환상상상속상 2021. 7. 3. 15:33

INTRODUCTION

1. 새로운 방법을 제안한다.

we propose an inductive matrix completion model without side information.

2. 기존의 방법들은 transductive한 방법을 사용했다. inductive하게 만들기 위해서 content를 사용하였다.

by factorizing the rating matrix into the product of low-dimensional latent embeddings of rows and columns, a majority of existing matrix completion methods are transductive, since the learned embedding cannot generalize to unseen rows/columns or to new matrices.

to make matrix completion inductive, most previous works use content( side information ), such as user's age or movie' title to make predictions

3. 기존 방법의 문제점: content(side information)을 추출하는 것은 어려울 수 있다.

however, high-quality content is not always available, and can be hard to extract.

4. 기존 방법의 문제점을 극복할 수 있는 방법은 없을까?

under the extreme setting where not any side information is available other than the matrix(rating matrix외에 다른 정보를 구할 수 없는) to complete, can we still learn an inductive matrix completion model?

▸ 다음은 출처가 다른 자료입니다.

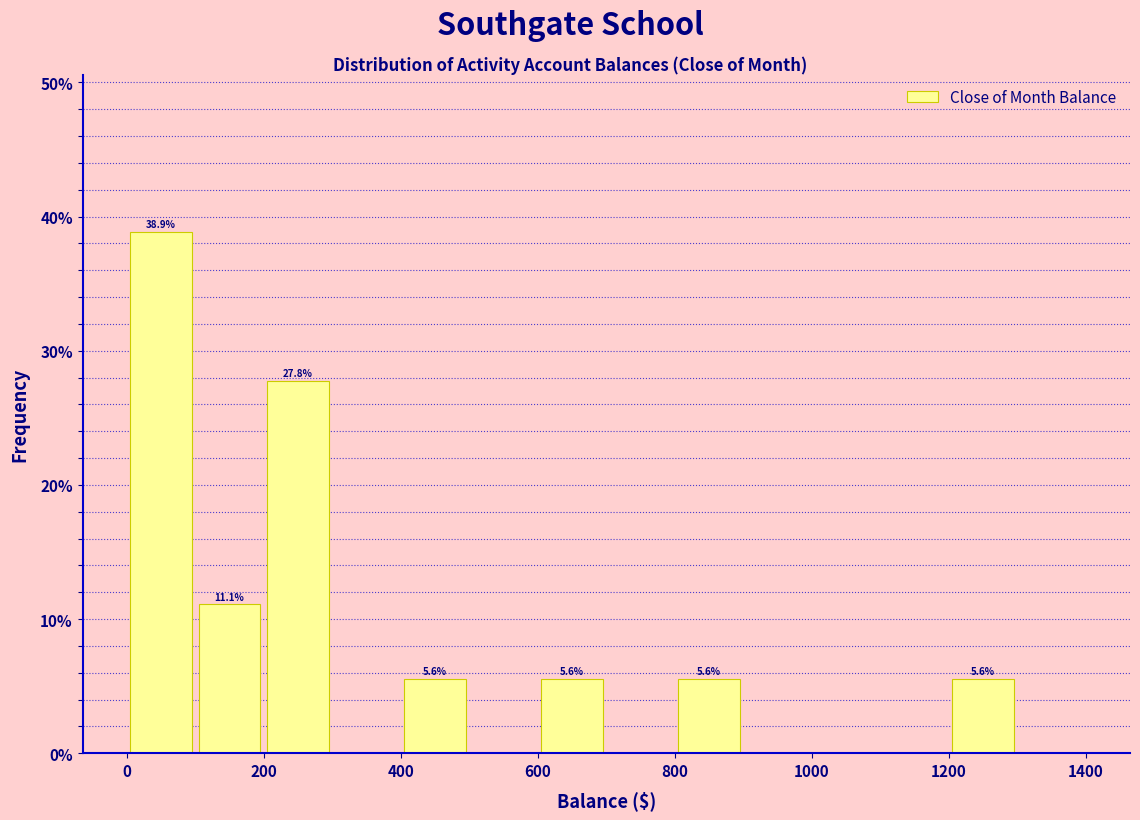

Which range on the x-axis has the tallest bar?

0 to 100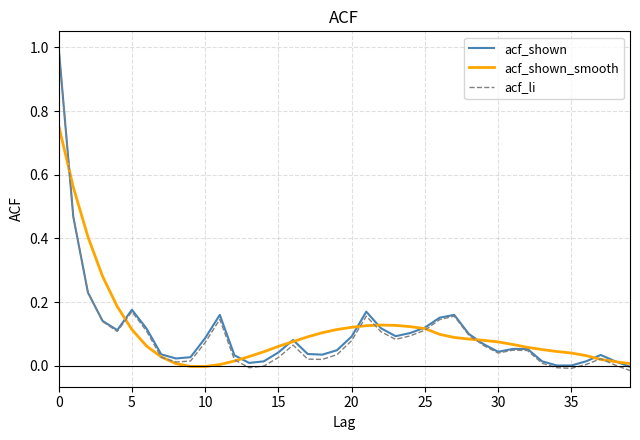

True or false: acf_shown has more than 0 interior local peaks.

True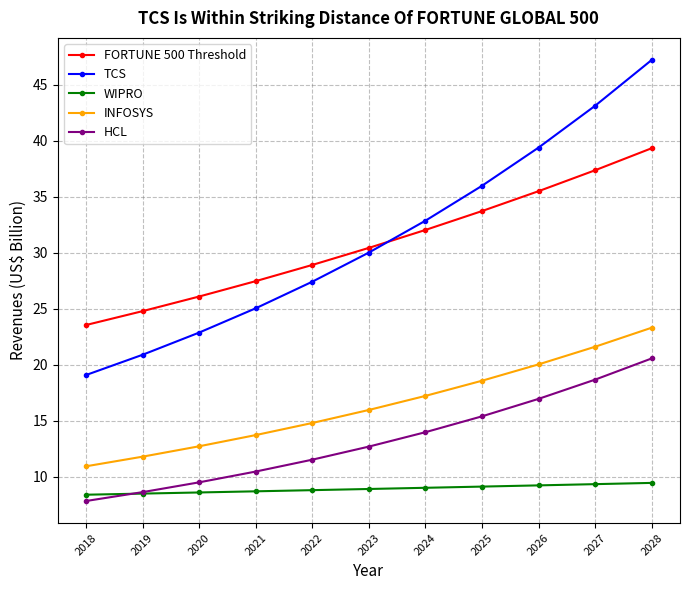

Which series changed the most between 2020 and 2023?

TCS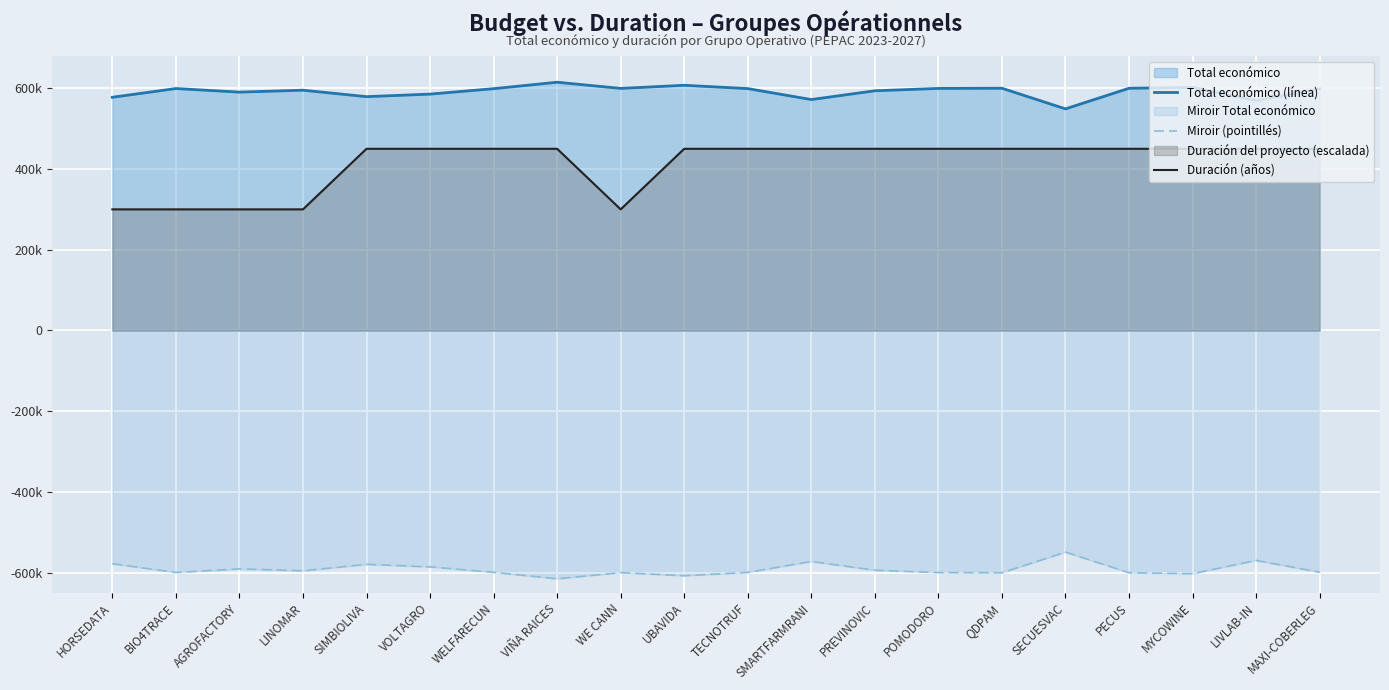

What position from the left is MAXI-COBERLEG?

20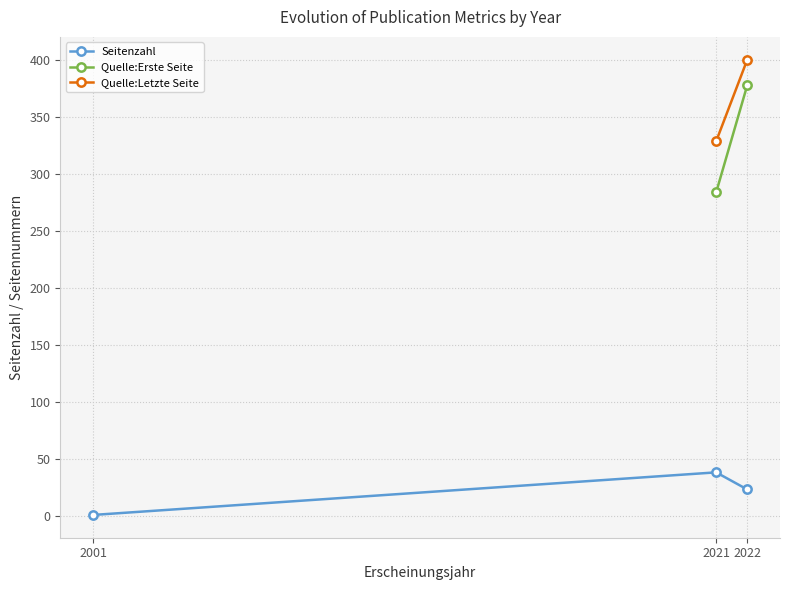

At which label does Seitenzahl reach its peak?

2021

5. 새로운 해결 방법을 이 논문에서 제안한다.

in this paper, we propose an inductive graph-based matrix completion model to address this problem.

6. 새로운 해결 방법 IGMC 설명

IGMC trains gnn based on purely on 1-hop subgraphs around pairs (u,v) generated from the rating matrix and maps these subgraphs to their corresponding ratings.

7. 기존의 방법과 성능 비교

it achieves highly competitive performace with sota transductive baselines. in addition this model is inductive. it can generalize to users/items unseen during the training, and can even trans-fer to new tasks. our transfer learning experiments show that a model trained out of movielens dataset can be directly used to predict douban movie ratings with surprisingly good performance.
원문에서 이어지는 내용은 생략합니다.